The 26.2 Data Release introduces the FunGen-xQTL study from the Alzheimer’s Disease Functional Genomics Consortium and provides updates to other human studies.

Proper acknowledgment of data sources is not only mandatory for users of the AD Knowledge Portal, it also enhances the visibility of your work and elevates recognition of datasets used. All data use must be acknowledged with the following: the AD Knowledge Portal Acknowledgement Statement; and an Acknowledgement Statement specific to the study/dataset used, from the relevant Study page; and a Data Availability statement that includes a direct link to access relevant resources, known as a dataset DOI. For more information and pre-written acknowledgement statements, see Data Use & Acknowledgement.

Human

  • The DivCo_HS Study

    The DivCo_HS study presents reprocessed datasets from the Diverse Cohorts project.

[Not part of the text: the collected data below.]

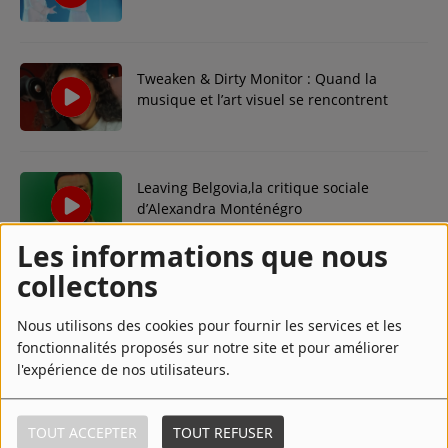
le conte de fées
Contact
Tweaken & Dirty Monitor : Quand la
Régie Publicitaire
musique et l’art visuel se rencontrent
Fréquences
Leaving Belgovia,la critique sociale
d’Alexandra Monténégro
Les informations que nous
Recherche d'un titre
collectons
RFI : Les journaux Monde
Nous utilisons des cookies pour fournir les services et les
SE CONNECTER
fonctionnalités proposés sur notre site et pour améliorer
l'expérience de nos utilisateurs.
CK RADIO Charleking
TOUT ACCEPTER
TOUT REFUSER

    • This release provides harmonized RNASeq data including raw RNA expression counts as well as normalized matrices and QC results. All data was processed through a common pipeline for consistency.
  • The FunGen-xQTL study

    This study presents FunGen-xQTL, a flagship multi-omics functional genomics resource from the Alzheimer’s Disease Functional Genomics Consortium designed to link genetic variation to molecular cascades underlying Alzheimer’s disease. The study profiles genetic regulation across 6 major brain cell types and 67 brain cell subtypes, plus two immune-related myeloid cell types, in 2,328 individuals—1,769 of whom have multi-layer omics data—encompassing eight molecular modalities: transcriptomic, proteomic, metabolomic, and epigenomic data including chromatin accessibility.

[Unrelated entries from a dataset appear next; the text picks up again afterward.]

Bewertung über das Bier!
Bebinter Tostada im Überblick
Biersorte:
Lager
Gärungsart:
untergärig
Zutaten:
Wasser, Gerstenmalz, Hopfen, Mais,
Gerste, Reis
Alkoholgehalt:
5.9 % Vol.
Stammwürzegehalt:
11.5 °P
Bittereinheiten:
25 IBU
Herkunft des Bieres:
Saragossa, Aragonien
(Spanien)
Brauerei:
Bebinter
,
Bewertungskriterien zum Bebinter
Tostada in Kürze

    • This release provides single-nucleus RNA-seq data comprising over 3.1 million high-quality nuclei from 530 unique donors across 722 specimens sourced from the Religious Orders Study and Rush Memory and Aging Project (ROSMAP), whole-genome sequencing genotypes, cell-type-specific eQTL and sQTL summary statistics, fine-mapped regulatory variant annotations, and colocalization results with neurological GWAS traits. It includes results from two analytical frameworks: scEEMs, a machine learning method for prioritizing causal regulatory variants underlying brain eQTLs, and ISSAC, a statistical framework for mapping genetic regulation of alternative splicing at single-cell resolution including Alzheimer’s disease-biased and cell state-dependent effects.
  • The Zhao_USF_Study generated genome-wide N6-methyladenine (6mA) methylation data from diverse human cohorts to investigate epigenetic modifications in aging and Alzheimer’s disease. This study provides postmortem brain 6mA data from 1,000 individuals, including samples from the Religious Orders Study and Memory and Aging Project (ROSMAP), the Minority Aging Research Study (MARS), the African American Clinical Core (AA Core), and the Latino CORE Study (LATC). Data was contributed through the Alzheimer’s Disease Community Data Contribution Program.

    • This release provides processed genome-wide 6mA methylation data for 1,000 Zhao_USF_Study samples (dorsolateral prefrontal cortex). This includes an RDS file of the processed data from all 1,000 samples, genomic positions for 6mA regions, and associated individual identifiers from cohort participants.